Nur komisch, dass ein Konzern wie Nestle existieren kann. Es wäre mir neu dass die Moralisch korrekt handeln. Moralsich korrektes handeln schützt nicht vor armut. Moralisch inkorrektes handeln bedeutet in vielen fällen eine bereicherung.Besonders herrlich absurd wird es wenn man moralisch fragwürdige dinge tut und diese positive konsequenzen haben.

Edit: Btw nach biblischer Moralvorstellung ist es vollkommen legitim, wenn ich mir sklavinnen zulegen würde. Ehebruch wäre Sex mit diesen nicht, wenn ich bereits verheiratet sein sollte. es wäre nur innerhalb dieses Wertesystems aber hoch verwerflich sie dann gehen zu lassen.
Da ist es das weltliche Recht, was das unterbindet.

Bitzoseq

@Jozilla
dass die den Afrikanern Wasser stehlen liegt daran, dass deren Staaten denen Lizenzen geschenkt hat, wenn sich die Afrikaner währen wollen gegen das Unrecht, kommt der Staat mit seinem Gewaltmonopol und zerschlägt den Protest. Menschen ohne Waffenrecht sind halt Sklaven, da man ihnen die Möglichkeit genommen hat, sich zu währen. Unmoralisch ist es Menschen zu enwaffnen wie es alle Linken fordern und auch die Nazis zum beginn getan haben. Herrschaft ist unmoralisch, die Herrschaft verkauft das Volk und natürlich handelt auch Nestle unmoralisch. Ein Mensch der unmoralisch handelt tut das natürlich um einen Vorteil zu haben, den ihm der Teufel eingeredet hat und oft klappt das auch. Das geht aber etwas weiter, was wäre der Satanist in Brainwashington, ohne die Golem die Hirnlos seine Befehle ausführen?
https://www.focus.de/finanzen/news/unter...04446.html
ist ne weile her dass frankreich auch in afrika lag.

Man braucht keinen Satan für vorteilhafte angebote, die auf kosten anderer gehen.

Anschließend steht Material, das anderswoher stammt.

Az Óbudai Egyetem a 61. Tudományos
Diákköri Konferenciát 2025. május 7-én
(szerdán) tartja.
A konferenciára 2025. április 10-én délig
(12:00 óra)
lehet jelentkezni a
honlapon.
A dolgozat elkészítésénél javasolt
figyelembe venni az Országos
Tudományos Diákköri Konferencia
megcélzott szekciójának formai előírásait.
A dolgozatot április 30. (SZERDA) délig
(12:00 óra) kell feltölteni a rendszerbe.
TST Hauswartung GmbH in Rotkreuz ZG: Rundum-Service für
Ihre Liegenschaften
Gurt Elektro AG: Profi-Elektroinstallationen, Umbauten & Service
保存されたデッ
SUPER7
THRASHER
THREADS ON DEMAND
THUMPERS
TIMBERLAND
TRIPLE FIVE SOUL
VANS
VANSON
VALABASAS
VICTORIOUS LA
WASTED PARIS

Dessen Existenz kannst du auch nicht beweisen.

Bitzoseq

Quote:
Man braucht keinen Satan für vorteilhafte angebote, die auf kosten anderer gehen. Dessen Existenz kannst du auch nicht beweisen.

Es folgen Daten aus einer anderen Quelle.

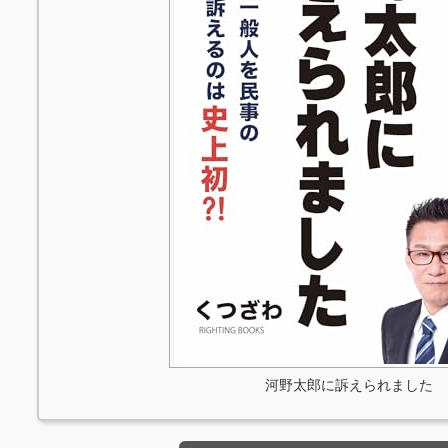
河野太郎に訴えられました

Du musst nicht an den Satan glauben, nenne es meinetwegen das kosmische Böse, oder interdimensionale Reptilloiden (soll nicht heißen dass es nicht solche Reptilloiden gibt und dazu noch den Teufel) dieser Youtubekanal hat dazu sehr interessante Beiträge von Augenzeugen etc. https://www.youtube.com/channel/UCNAv0ys...RN40zU71yA

Was die Sache mit Frankreich angeht, ist doch das selbe Prinzip...

Bitzoseq Wrote:
Was die Sache mit Frankreich angeht, ist doch das selbe Prinzip...

Es ist für dich so wichtig "unmoralisches verhalten" von der Eigenverantwortung zu entfernen und jegliche Schuld einem imaginären Wesen zu geben, das eine verführung generiert haben haben soll? Dann müsstest du anfangen den Satan als schöpfer zu verehren. Denn alles was man begehren kann muss deiner Meinung nach ja einen schöpfer haben.

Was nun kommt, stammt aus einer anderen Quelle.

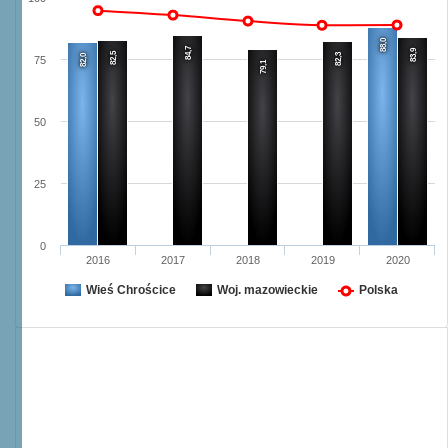
88,0
84,7
83,9
82,5
82,3
82,0
75
79,1
50
25
0
2016
2017
2018
2019
2020
Wieś Chrościce
Woj. mazowieckie
Polska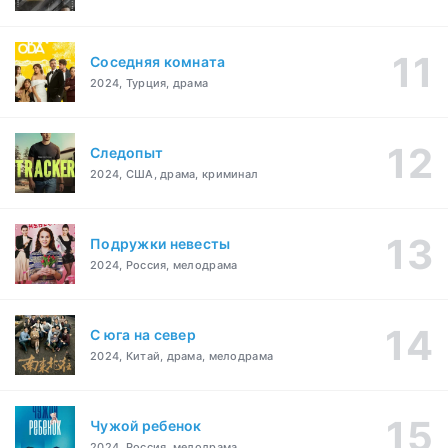
Соседняя комната
2024, Турция, драма
Следопыт
2024, США, драма, криминал
Подружки невесты
2024, Россия, мелодрама
С юга на север
2024, Китай, драма, мелодрама
Чужой ребенок
2024, Россия, мелодрама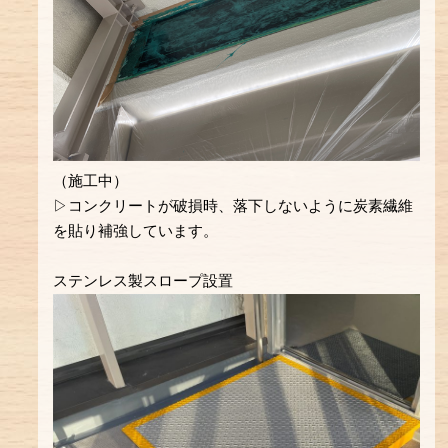
（施工中）
▷コンクリートが破損時、落下しないように炭素繊維
を貼り補強しています。
ステンレス製スロープ設置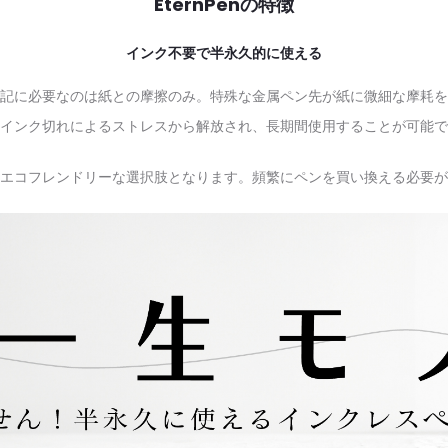
EternPenの特徴
インク不要で半永久的に使える
記に必要なのは紙との摩擦のみ。特殊な金属ペン先が紙に微細な摩耗を
インク切れによるストレスから解放され、長期間使用することが可能で
エコフレンドリーな選択肢となります。頻繁にペンを買い換える必要が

Also so wie du es bisher beschrieben hattest: Ist man ja von jeder Eigenverantwortung entbunden und kann daher eigentlich gar nicht mehr Sündigen. Beseitigung Satans ist ja eigentlich der Job von Gott allein.

@Bitzo
Kommt da noch was oder kommt dir erst jetzt langsam die Idee, dass die predigten, die du dir anhörst auch nur von Menschen sind, die wollen, dass du ihre Bücher kaufst?